Your Cognitive Functions:
Introverted Intuition (Ni) ||||||||||||||||||||||||||||| 13.98
Extroverted Thinking (Te) |||||||||||||||||||||||| 11.08
Introverted Thinking (Ti) |||||||||||||||||||| 9.31
Extroverted Intuition (Ne) |||||||||||||| 6.095
Introverted Feeling (Fi) ||| -2.75
Extroverted Feeling (Fe) |||| -3.32
Introverted Sensation (Si) ||||| -3.53
Extroverted Sensation (Se) |||||| -4.43


----------



## knife (Jul 10, 2013)

I generally get:

1. INTP
2. ENTP
3. xSxJ

...which makes sense, as I and a couple of other putative INTPs (I'm looking at you @ScientiaOmnemEst) were overanalyzing ourselves earlier today and thinking we might be closer to xNTPs...

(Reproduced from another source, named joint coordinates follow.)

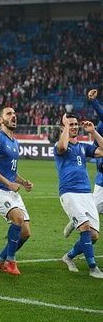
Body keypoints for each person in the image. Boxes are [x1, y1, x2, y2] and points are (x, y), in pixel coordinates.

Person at [0, 107, 32, 275]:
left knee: (26, 233)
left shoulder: (14, 141)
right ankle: (10, 261)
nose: (13, 116)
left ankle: (0, 259)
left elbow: (10, 171)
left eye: (14, 114)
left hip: (10, 190)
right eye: (9, 114)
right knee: (17, 218)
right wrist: (9, 184)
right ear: (0, 120)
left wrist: (23, 182)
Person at [55, 113, 103, 278]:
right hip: (69, 192)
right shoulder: (60, 145)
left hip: (86, 193)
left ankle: (68, 257)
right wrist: (66, 127)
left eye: (75, 124)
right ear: (64, 127)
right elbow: (62, 147)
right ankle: (93, 268)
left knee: (94, 236)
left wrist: (94, 132)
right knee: (85, 228)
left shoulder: (83, 147)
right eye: (70, 124)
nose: (74, 126)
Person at [64, 89, 102, 237]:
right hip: (102, 177)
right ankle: (76, 221)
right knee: (91, 210)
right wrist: (93, 101)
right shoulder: (100, 126)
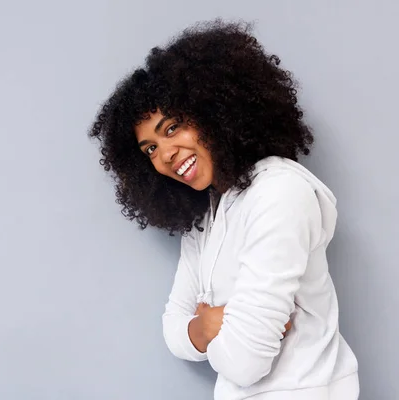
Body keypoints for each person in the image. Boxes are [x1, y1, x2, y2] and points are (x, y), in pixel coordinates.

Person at [88, 20, 359, 399]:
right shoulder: (205, 218)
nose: (165, 154)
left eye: (173, 128)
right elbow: (173, 330)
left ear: (213, 110)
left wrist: (208, 326)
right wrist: (206, 328)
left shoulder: (279, 192)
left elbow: (244, 364)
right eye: (149, 148)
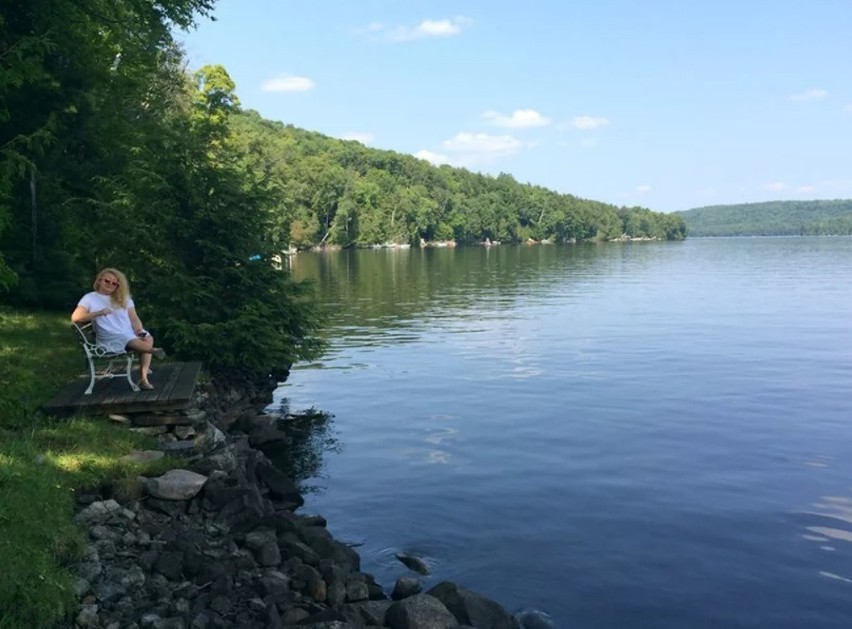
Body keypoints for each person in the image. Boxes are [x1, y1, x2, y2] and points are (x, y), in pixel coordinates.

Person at [71, 268, 166, 391]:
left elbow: (134, 318)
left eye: (115, 283)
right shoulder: (89, 298)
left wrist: (139, 330)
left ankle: (143, 379)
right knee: (129, 339)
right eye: (107, 281)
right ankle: (152, 351)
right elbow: (75, 317)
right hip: (109, 337)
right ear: (99, 280)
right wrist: (98, 313)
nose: (110, 284)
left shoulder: (122, 298)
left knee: (147, 337)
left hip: (127, 334)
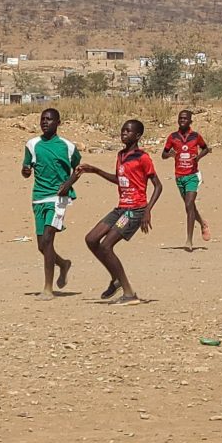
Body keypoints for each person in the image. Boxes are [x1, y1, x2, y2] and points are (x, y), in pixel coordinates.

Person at [63, 119, 162, 306]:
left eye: (128, 131)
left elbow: (158, 185)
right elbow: (120, 179)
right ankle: (116, 278)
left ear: (138, 136)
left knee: (107, 245)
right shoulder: (121, 155)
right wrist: (95, 170)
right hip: (121, 208)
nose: (123, 133)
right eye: (122, 130)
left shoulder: (143, 158)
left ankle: (129, 293)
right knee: (91, 239)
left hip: (134, 210)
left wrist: (147, 210)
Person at [21, 108, 81, 299]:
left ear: (58, 123)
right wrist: (25, 171)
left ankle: (48, 288)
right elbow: (26, 168)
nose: (45, 122)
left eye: (49, 119)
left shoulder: (68, 146)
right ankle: (63, 264)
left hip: (58, 199)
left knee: (48, 240)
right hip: (38, 198)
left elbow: (78, 170)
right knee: (42, 246)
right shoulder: (32, 144)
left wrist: (67, 185)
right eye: (42, 119)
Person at [162, 110, 212, 251]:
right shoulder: (173, 137)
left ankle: (189, 240)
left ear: (190, 121)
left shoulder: (196, 137)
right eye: (180, 118)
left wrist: (198, 157)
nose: (182, 121)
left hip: (192, 175)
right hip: (179, 176)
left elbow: (205, 149)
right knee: (189, 206)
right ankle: (202, 222)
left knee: (189, 204)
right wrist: (170, 154)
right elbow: (163, 154)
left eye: (185, 119)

My third one is always weird, generally incoherent with the other two, and often contradicts a well-grounded xNxP core.


----------



## Fluff (Jun 1, 2014)

Ti - Te - Ne - Ni - Se - Si - Fi - Fe

Every single time.
INTP is always #1 with the 2nd and 3rd being seemingly random. Overall I'd say it's accurate more so than most.


----------



## Fern (Sep 2, 2012)

Did you... Did you just post the official PerC cognitive function test?

* Le sigh. *


Ne - Fe - Ni - Te - Ti - Se - Si - Fi

Most Likely: *ENTP
or Second Possibility: ENFJ
or Third Possibility: INFJ*


----------